Gdy pod koniec lat 40. komunistyczne władze zaczęły realizować przedwojenne pomysły na tzw. trasę N-S (północ-południe), nowej arterii przecinającej Śródmieście nadano imię Juliana Marchlewskiego (1866-1925). Gdy komunizm upadł, nie było mowy o dalszym utrzymywaniu na mapie Warszawy nazwiska człowieka, który podczas wojny polsko-bolszewickiej stał po stronie wroga. Nowym patronem ruchliwej arterii został papież Jan Paweł II (1920-2005).
Nazwa za życia papieża
Lata życia papieża podajemy nieprzypadkowo. Jak łatwo zauważyć, w momencie nadawania nazwy alei Jan Paweł II miał 70 lat i cieszył się dobrym zdrowiem. Rada gminy Warszawa-Wola złamała wówczas praktykowaną od niepamiętnych czasów zasadę głoszącą, że nie nadaje się ulicom nazw od żyjących osób (precedensem były rozliczne patronaty za życia marszałka Józefa Piłsudskiego, jednak nadawano je w warunkach dyktatury). Nieliczne głosy krytykujące samorząd za praktykowanie "kultu jednostki" zostały przemilczane.
"Korczak za Wojtyłę"
Minęło 30 lat.

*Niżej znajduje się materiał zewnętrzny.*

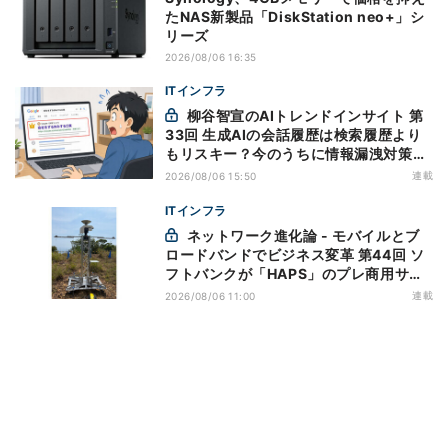
たNAS新製品「DiskStation neo+」シ
リーズ
2026/08/06 16:35
ITインフラ
柳谷智宣のAIトレンドインサイト 第
33回 生成AIの会話履歴は検索履歴より
もリスキー？今のうちに情報漏洩対策を
万全にしておこう
連載
2026/08/06 15:50
ITインフラ
ネットワーク進化論 - モバイルとブ
ロードバンドでビジネス変革 第44回 ソ
フトバンクが「HAPS」のプレ商用サー
ビス開始を表明、本格的な商用展開のめ
連載
2026/08/06 11:00
どは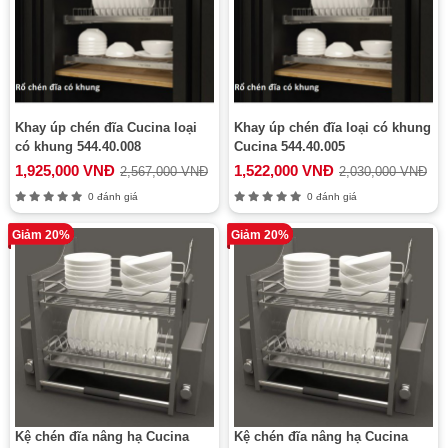
Khay úp chén đĩa Cucina loại
Khay úp chén đĩa loại có khung
có khung 544.40.008
Cucina 544.40.005
1,925,000 VNĐ
1,522,000 VNĐ
2,567,000 VNĐ
2,030,000 VNĐ
0 đánh giá
0 đánh giá
Giảm 20%
Giảm 20%
Kệ chén đĩa nâng hạ Cucina
Kệ chén đĩa nâng hạ Cucina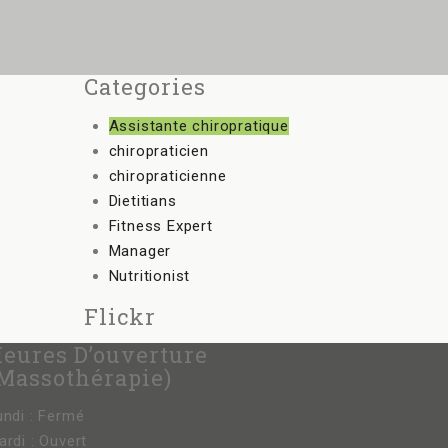
Categories
Assistante chiropratique
chiropraticien
chiropraticienne
Dietitians
Fitness Expert
Manager
Nutritionist
Flickr
eures D’ouverture
massothérapie)
undi : Fermé
ardi : Ouvert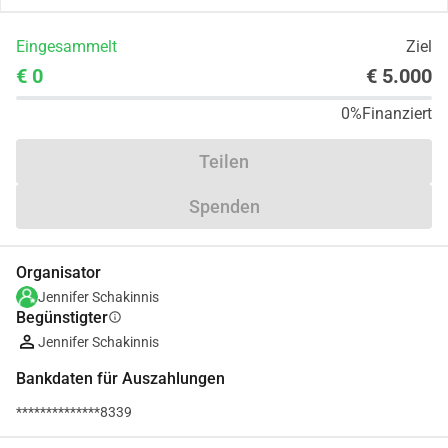
Eingesammelt
Ziel
€ 0
€ 5.000
0%
Finanziert
Teilen
Spenden
Organisator
Jennifer Schakinnis
Begünstigter
info
Jennifer Schakinnis
Bankdaten für Auszahlungen
**************8339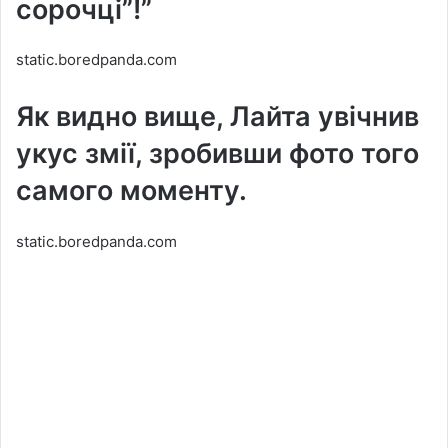
сорочці”!”
static.boredpanda.com
Як видно вище, Лайта увічнив
укус змії, зробивши фото того
самого моменту.
static.boredpanda.com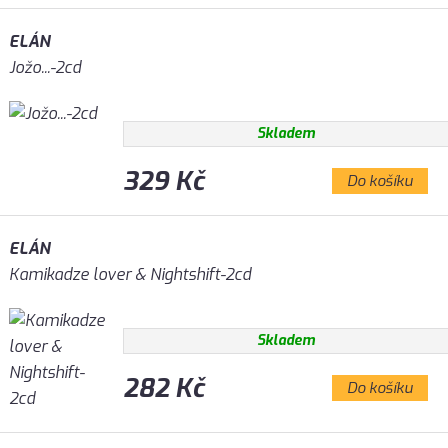
ELÁN
Jožo...-2cd
Skladem
329 Kč
Do košíku
ELÁN
Kamikadze lover & Nightshift-2cd
Skladem
282 Kč
Do košíku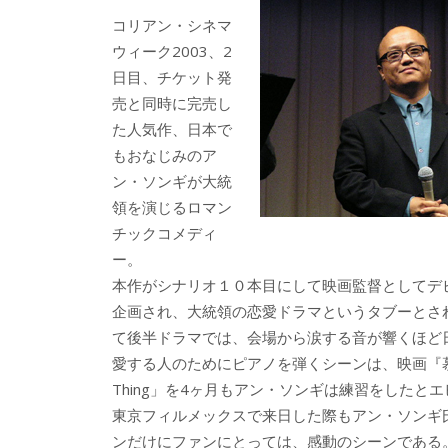
b
er
a
コリアン・シネマ
o
o
ウィーク2003、2
o
日目、チケット発
売と同時に完売し
k
た人気作、日本で
もおなじみのア
ン・ソンギが大統
領を演じるロマン
チックコメディ
ー。
本作がシナリオ１０本目にして映画監督としてデ
企画され、大統領の恋愛ドラマというタブーとさ
て後半ドラマでは、会場から涙する音が響くほど
愛する人のためにピアノを弾くシーンは、映画『慕情』で
Thing」を4ヶ月もアン・ソンギは練習をしたと
東京フィルメックスで来日した際もアン・ソンギ
ンだけにファンにとっては、感動のシーンである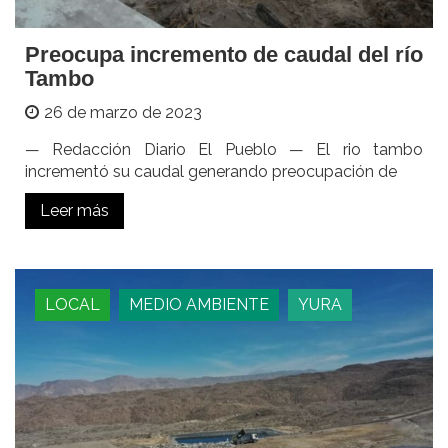
Preocupa incremento de caudal del río
Tambo
26 de marzo de 2023
— Redacción Diario El Pueblo — El rio tambo
incrementó su caudal generando preocupación de
Leer más
LOCAL
MEDIO AMBIENTE
YURA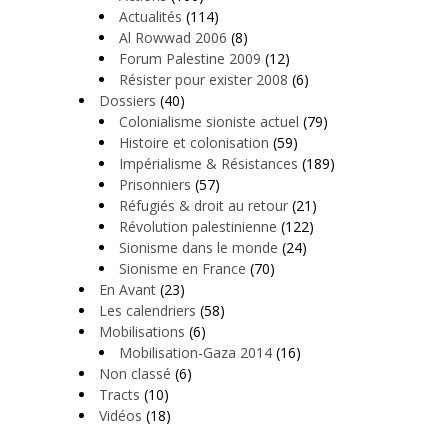
Actualités
(114)
Al Rowwad 2006
(8)
Forum Palestine 2009
(12)
Résister pour exister 2008
(6)
Dossiers
(40)
Colonialisme sioniste actuel
(79)
Histoire et colonisation
(59)
Impérialisme & Résistances
(189)
Prisonniers
(57)
Réfugiés & droit au retour
(21)
Révolution palestinienne
(122)
Sionisme dans le monde
(24)
Sionisme en France
(70)
En Avant
(23)
Les calendriers
(58)
Mobilisations
(6)
Mobilisation-Gaza 2014
(16)
Non classé
(6)
Tracts
(10)
Vidéos
(18)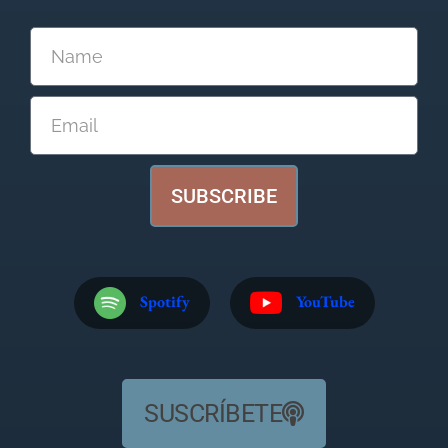
SUBSCRIBE
Spotify
YouTube
SUSCRÍBETE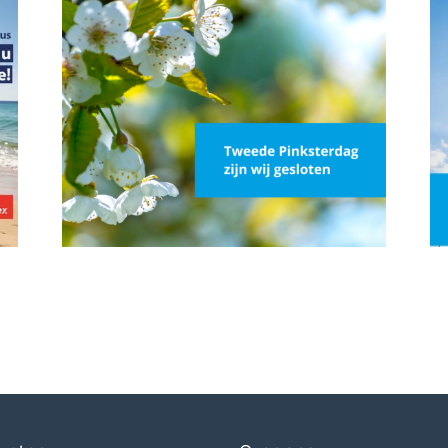
Sluiting Pinksteren
Sl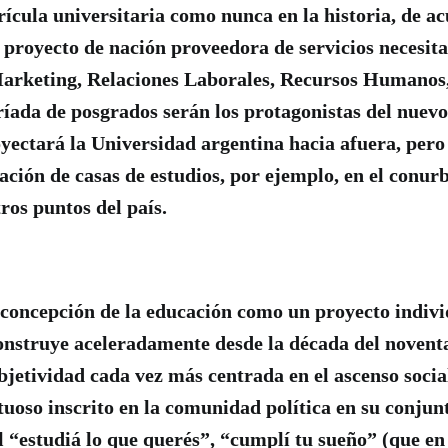
trícula universitaria como nunca en la historia, de a
 proyecto de nación proveedora de servicios necesi
 Marketing, Relaciones Laborales, Recursos Humanos
ríada de posgrados serán los protagonistas del nuev
ectará la Universidad argentina hacia afuera, pero
eación de casas de estudios, por ejemplo, en el conu
ros puntos del país.
a concepción de la educación como un proyecto indiv
onstruye aceleradamente desde la década del novent
bjetividad cada vez más centrada en el ascenso soci
uoso inscrito en la comunidad política en su conjun
el “estudiá lo que querés”, “cumplí tu sueño” (que e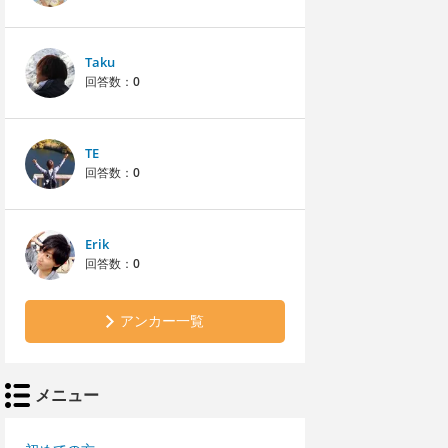
Taku
回答数：
0
TE
回答数：
0
Erik
回答数：
0
アンカー一覧
メニュー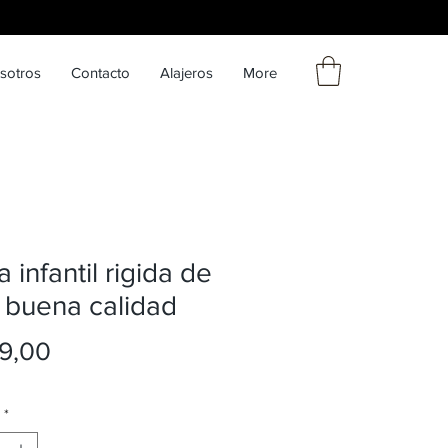
sotros
Contacto
Alajeros
More
a infantil rigida de
 buena calidad
Precio
9,00
*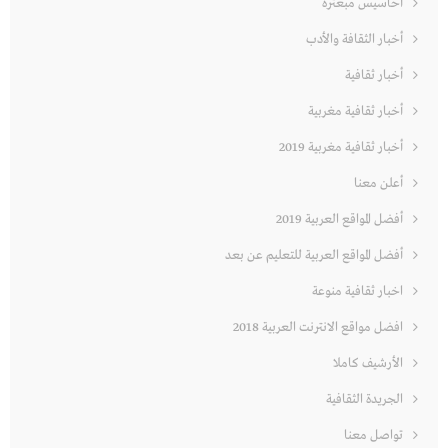
أحاسيس مبعثرة
أخبار الثقافة والأدب
أخبار ثقافية
أخبار ثقافية مغربية
أخبار ثقافية مغربية 2019
أعلن معنا
أفضل المواقع العربية 2019
أفضل المواقع العربية للتعليم عن بعد
اخبار ثقافية منوعة
افضل مواقع الانترنت العربية 2018
الأرشيف كاملا
الجريدة الثقافية
تواصل معنا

Jan Paweł II jest w Kościele katolickim uznawany za świętego a nazwa utrwaliła się na tyle, że coraz trudniej znaleźć osoby pamiętające np., że kino Femina działało "na Świerczewskiego róg Marchlewskiego". Mimo to Komitet Zadośćuczynienia za Zbrodnie Kościoła Katolickiego, założony przez grupę działaczy Lewicy Razem, Wiosny i Zielonych, proponuję zmianę nazwy. Powód? Przypadki pedofili, występujące w Kościele katolickim m.in. za pontyfikatu Jana Pawła II. Zdaniem komitetu jedna z głównych ulic Warszawy powinna nosić imię Janusza Korczaka. Czy radni miasta potraktują propozycję poważnie? Powód jej odrzucenia może być banalny i pozwalający uniknąć trudnej dyskusji: ulica Korczaka już istnieje na Woli, pomiędzy Kasprzaka a Szarych Szeregów.